With Jason Campbell taking over quarterback duties in Cleveland, this offense should see an overall uptick in efficiency, if only for the fact that Brandon Weeden will be on the sideline. numberFire’s team statistics support this claim, as Cleveland’s Adjusted Passing NEP increased dramatically over their last two games. After spending the entire season below zero (this is bad), this metric is actually in positive territory now (this is good).
Clearly, Campbell is an upgrade at quarterback, but unfortunately, Campbell is targeting other receivers significantly more than he is targeting Cameron. In fact, in Week 8, Cameron was only targeted four times (fewest in 2013), and in Week 9, he was the fourth-most targeted receiving option, behind Josh Gordon, Chris Ogbonnaya, and...wait for it…Greg Little. This could become a bigger issue if Campbell continues to look elsewhere on passing plays.
The good news here is that Cleveland’s remaining schedule isn’t terrible. They only have two matchups against teams that in rank in the top 10 against the pass. If Campbell continues to play at his current level, we could still see a few good games out of Cameron.

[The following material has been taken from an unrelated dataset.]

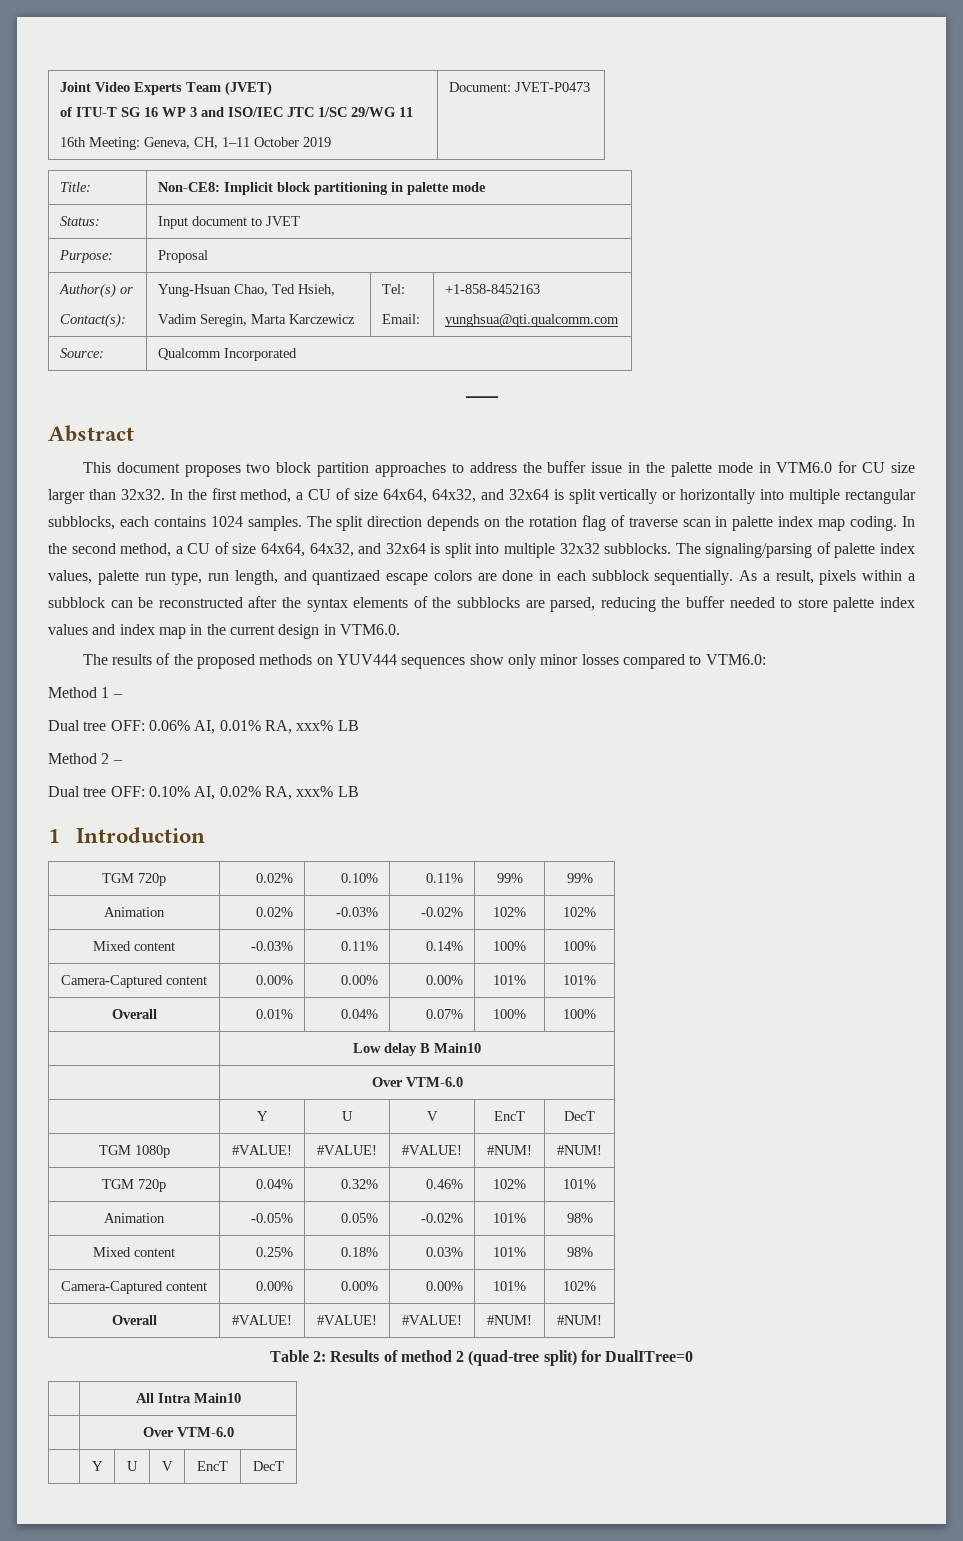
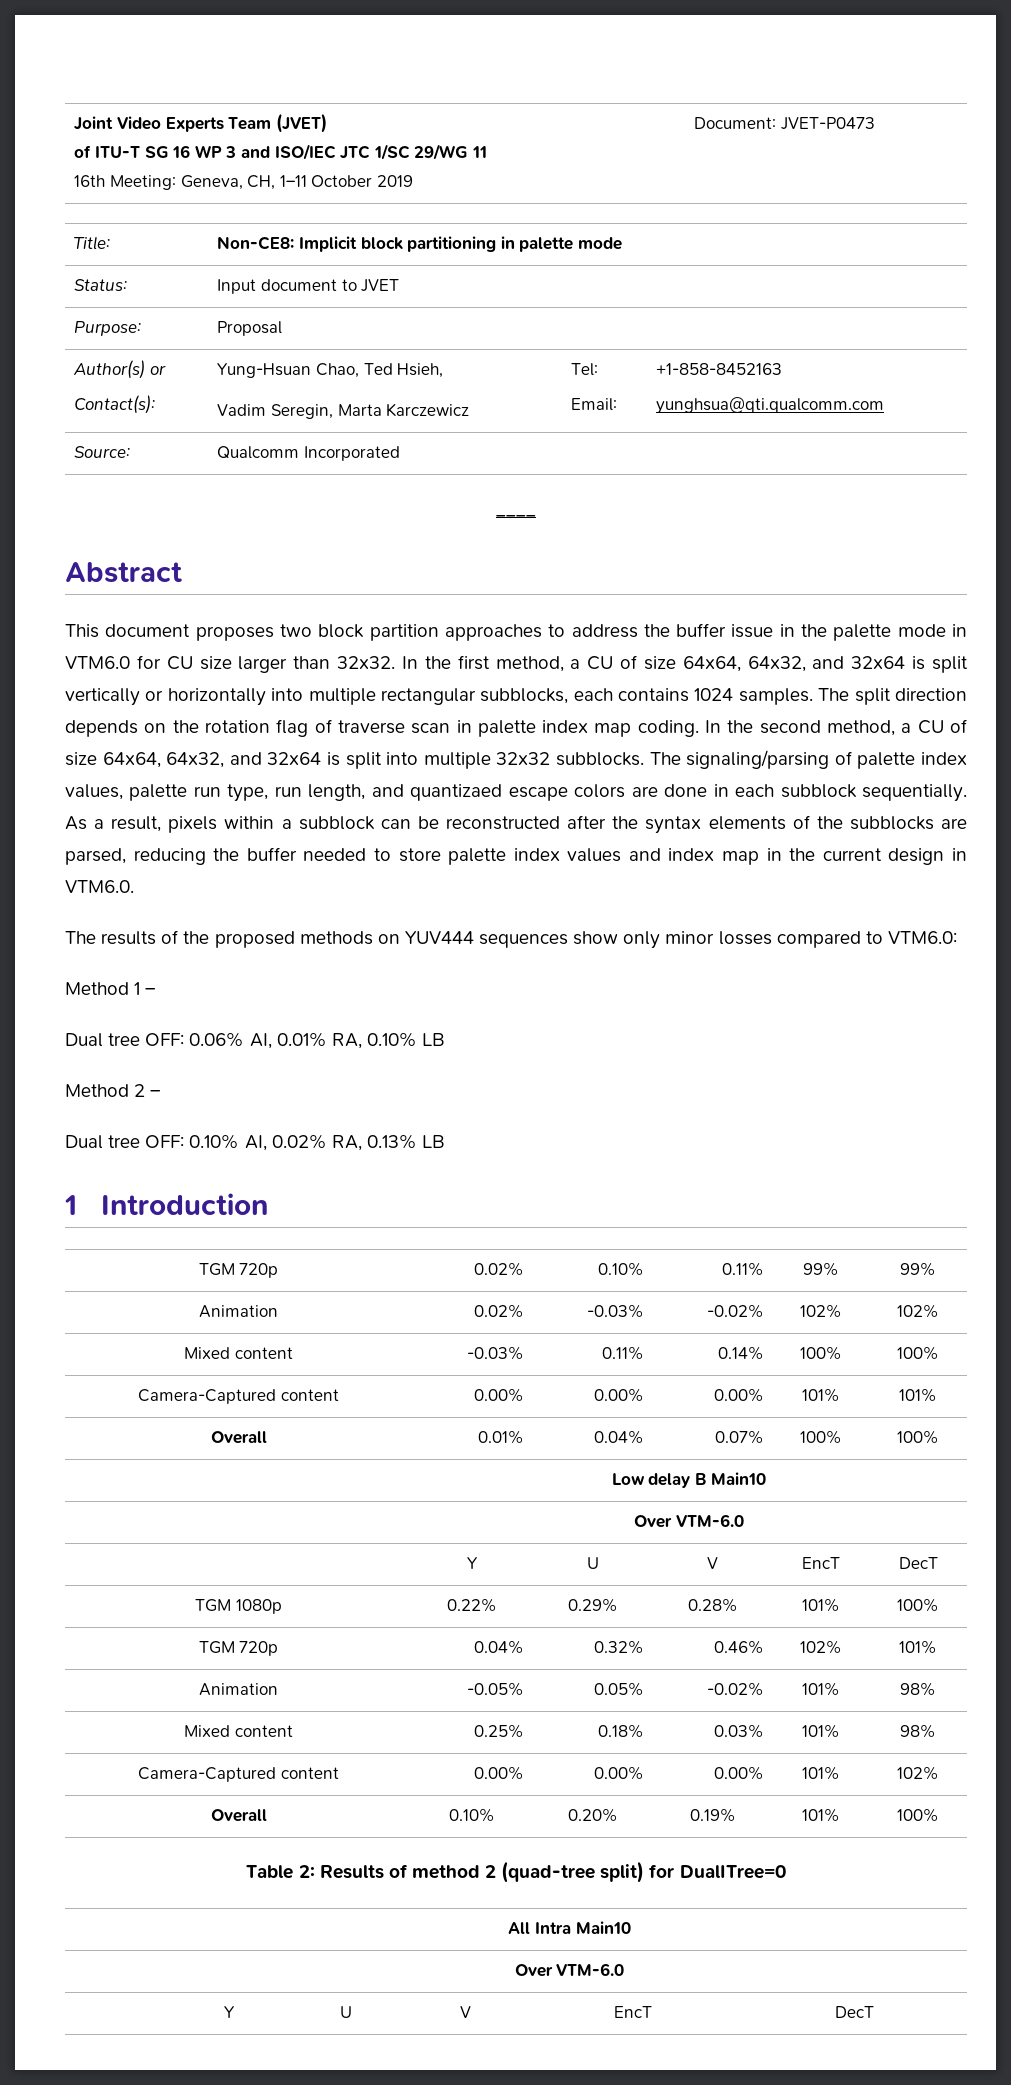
[296,720,334,731] xxx% -> [366,1032,417,1047] 0.10%
[296,786,334,797] xxx% -> [366,1134,417,1149] 0.13%
[232,1145,292,1155] [317,1145,377,1155] [402,1145,462,1155] [487,1145,532,1155] [557,1145,602,1155] #VALUE! | #VALUE! | #VALUE! | #NUM! | #NUM! -> [447,1598,497,1612] [567,1598,618,1612] [687,1598,738,1612] [802,1598,840,1612] [897,1598,939,1612] 0.22% | 0.29% | 0.28% | 101% | 100%
[232,1315,292,1325] [317,1315,377,1325] [402,1315,462,1325] [487,1315,532,1325] [557,1315,602,1325] #VALUE! | #VALUE! | #VALUE! | #NUM! | #NUM! -> [449,1808,495,1822] [567,1808,618,1822] [689,1808,736,1822] [802,1808,840,1822] [897,1808,939,1822] 0.10% | 0.20% | 0.19% | 101% | 100%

However, It Might be Time to Move On
I think the disconnect between public opinion and numberFire’s rest of season projections can be attributed to the fact that Cameron has been slightly pedestrian over the last five weeks. While we’ve only seen two full games with Jason Campbell at the helm, what we have seen is not ideal for Cameron owners.
I would be somewhat nervous of him repeating his Week 9 performance (one reception, four yards) at some point during the fantasy playoffs. With trade deadlines quickly approaching, I would look to trade Cameron away for an upgrade at another position (like running back or wide receiver), while either streaming the tight end position or dropping down a tier to someone like, say, Martellus Bennett
Some of this comes down to a decision between trusting the math or seeking internal comfort. Keeping a name brand player is a very comfortable thing to do. However, putting an emphasis on comfort above all else will lead to subpar decision making.
If anything, I wanted to shed some light on Cameron and simply show that his value is not as clear as it might have been at the beginning of the season. You might not want to hear this, but there is risk with Cameron moving forward. Depending on your situation, it may be the best course of action for you to move on.